Area of Research
- Epigenetics Research
- Chromatin Remodelers Research
- Biochemistry Research
- Histone Modification Research
- Chromatin Research
The Bartholomew laboratory studies the structure and function of ATP-dependent chromatin remodeling complexes and their mechanisms of nucleosome mobilization and reorganization. Given the size and complexity of these complexes, it has been essential to develop novel approaches to examine the physical interactions of chromatin remodelers with their nucleosomal substrates and how each impacts the other during remodeling.

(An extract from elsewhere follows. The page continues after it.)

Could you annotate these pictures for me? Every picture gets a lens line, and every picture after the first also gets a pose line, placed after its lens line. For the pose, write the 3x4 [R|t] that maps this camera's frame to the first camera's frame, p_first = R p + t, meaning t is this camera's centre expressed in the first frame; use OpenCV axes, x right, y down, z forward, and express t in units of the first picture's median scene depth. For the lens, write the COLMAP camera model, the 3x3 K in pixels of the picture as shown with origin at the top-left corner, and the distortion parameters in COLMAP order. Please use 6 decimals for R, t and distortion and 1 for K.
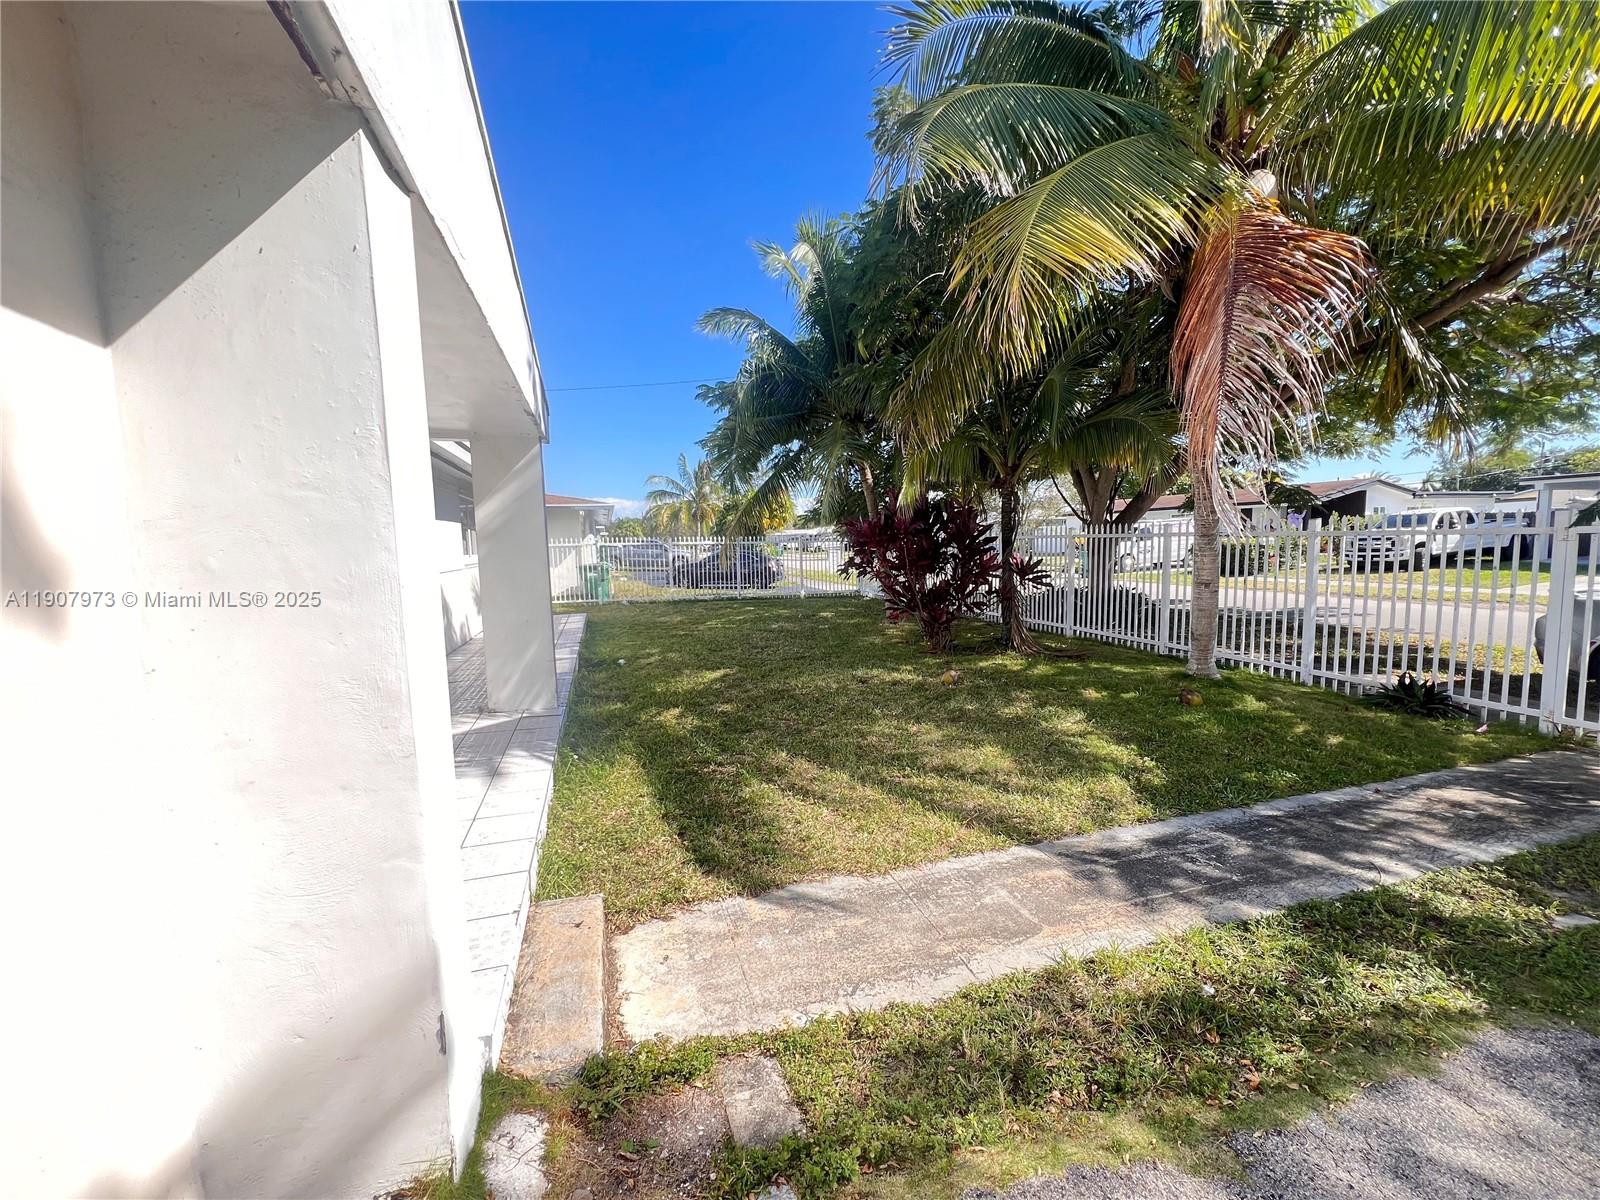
lens RADIAL K [[639.9, 0, 800.9], [0, 639.9, 600.6], [0, 0, 1]] dist [0.001328, -0.000071]
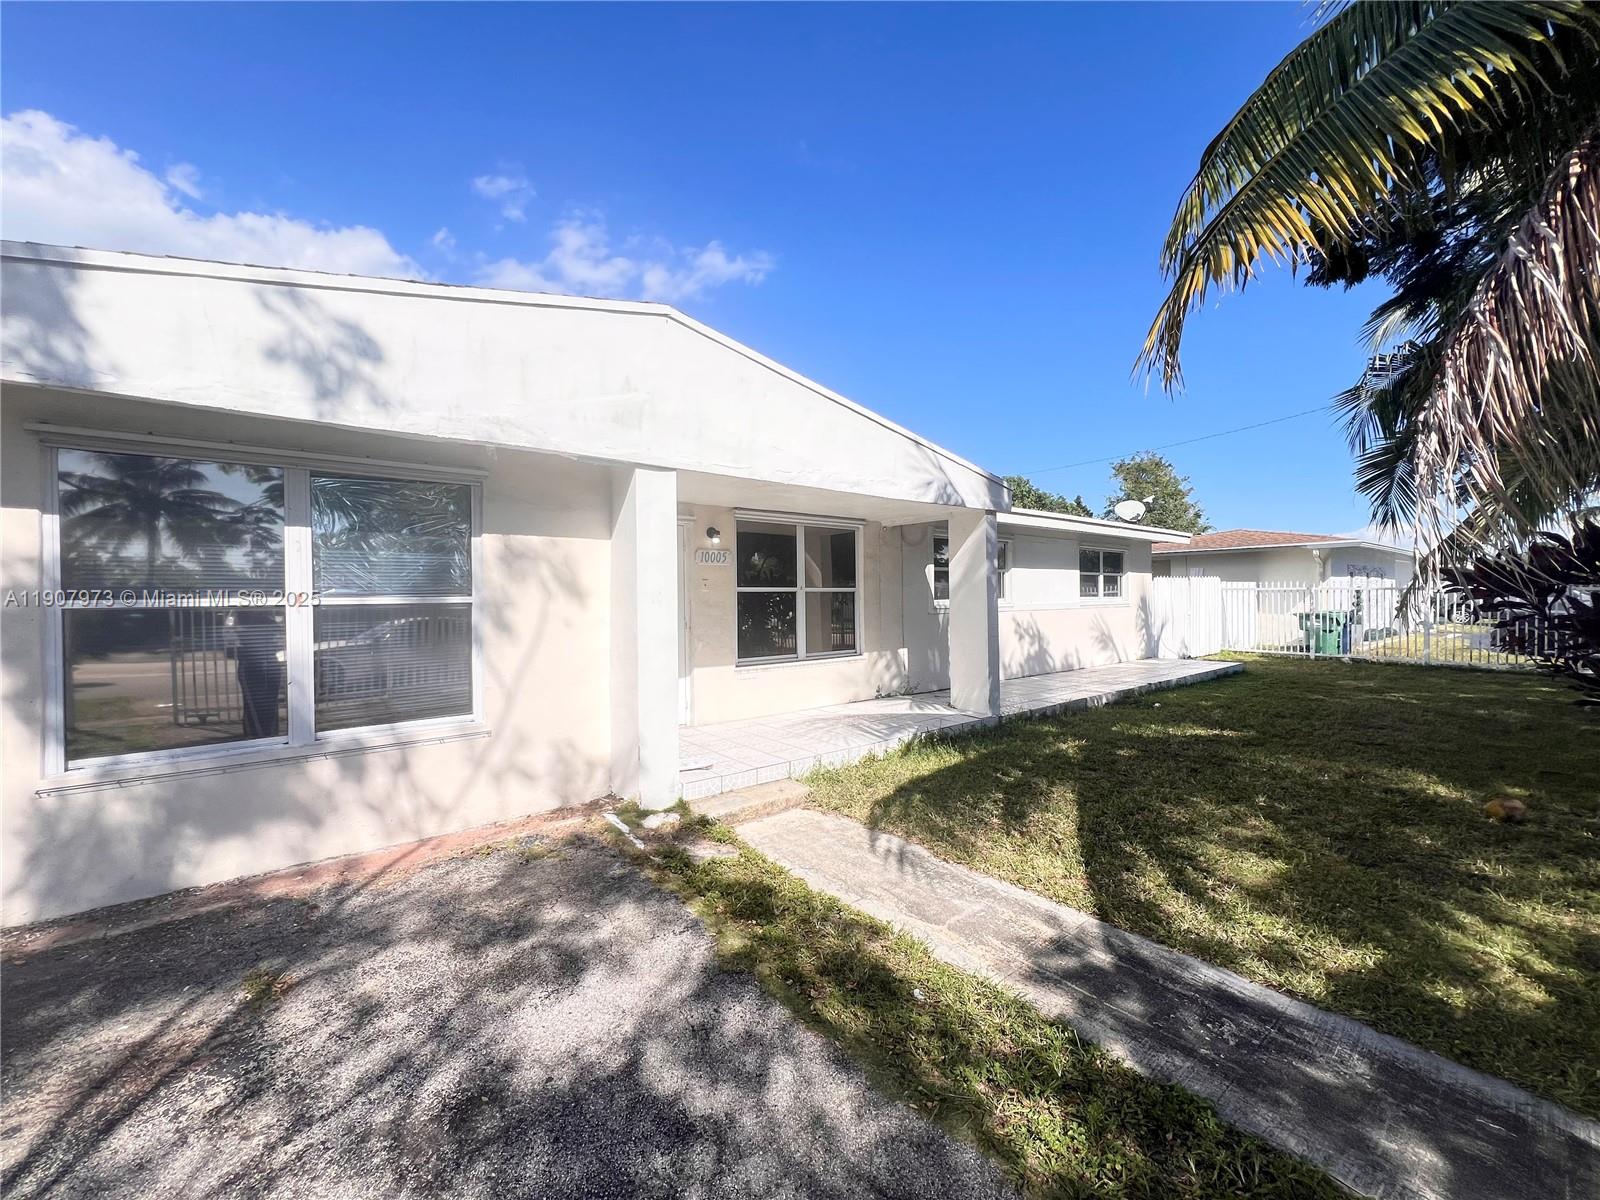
lens RADIAL K [[639.9, 0, 803.4], [0, 639.9, 595.2], [0, 0, 1]] dist [0.001328, -0.000071]
pose [[0.370829, 0.021699, -0.928447, 1.111499], [-0.090646, 0.995799, -0.012932, -0.031386], [0.924267, 0.088956, 0.371239, 0.249609]]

The Bartholomew lab, located near Austin at Science Park, studies a superfamily of proteins called ATP-dependent chromatin remodelers that are pivotal in gene regulation, cell development, and cancer. The lab focuses on the SWI/SNF family of chromatin remodelers, as well as other ATP-dependent chromatin remodelers such as the ISWI and INO80 families. The lab utilizes Saccharomyces cerevisiae (Baker's yeast) as a model system for studying the biochemical and mechanistic properties of these complexes, as we can obtain sufficient amounts of the enzyme and readily alter complexes using the exceptionally powerful genetic methods available in yeast.

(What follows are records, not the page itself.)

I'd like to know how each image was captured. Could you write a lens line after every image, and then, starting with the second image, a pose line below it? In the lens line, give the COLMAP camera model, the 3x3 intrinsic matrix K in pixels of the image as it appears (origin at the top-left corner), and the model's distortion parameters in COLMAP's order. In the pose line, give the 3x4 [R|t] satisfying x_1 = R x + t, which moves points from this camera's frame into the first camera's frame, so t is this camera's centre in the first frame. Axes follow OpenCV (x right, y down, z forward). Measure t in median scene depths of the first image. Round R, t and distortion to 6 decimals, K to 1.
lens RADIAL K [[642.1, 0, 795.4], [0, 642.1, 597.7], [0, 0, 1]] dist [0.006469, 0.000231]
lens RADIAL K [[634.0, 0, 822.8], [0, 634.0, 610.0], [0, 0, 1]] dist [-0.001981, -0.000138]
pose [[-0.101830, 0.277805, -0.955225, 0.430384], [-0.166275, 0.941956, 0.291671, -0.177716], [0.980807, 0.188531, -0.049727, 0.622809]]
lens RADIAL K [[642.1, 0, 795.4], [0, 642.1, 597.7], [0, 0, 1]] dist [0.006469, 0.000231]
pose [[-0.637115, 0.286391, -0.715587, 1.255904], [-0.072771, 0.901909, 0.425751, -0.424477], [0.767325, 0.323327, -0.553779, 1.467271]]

These studies are expanding into human cell lines, including adult pluripotent stem cells, to examine the in vivo properties of these chromatin remodelers using a combination of genomic approaches and next-generation sequencing. In addition, our studies are performed at the single-molecule level in order to examine the properties of individual chromatin remodelers and discern the collective properties of these complexes. Fundamental components unique to our lab are other techniques using chemical biology and photosensitive reporters to examine changes in protein-protein and DNA-protein interactions as a part of the process of chromatin remodeling.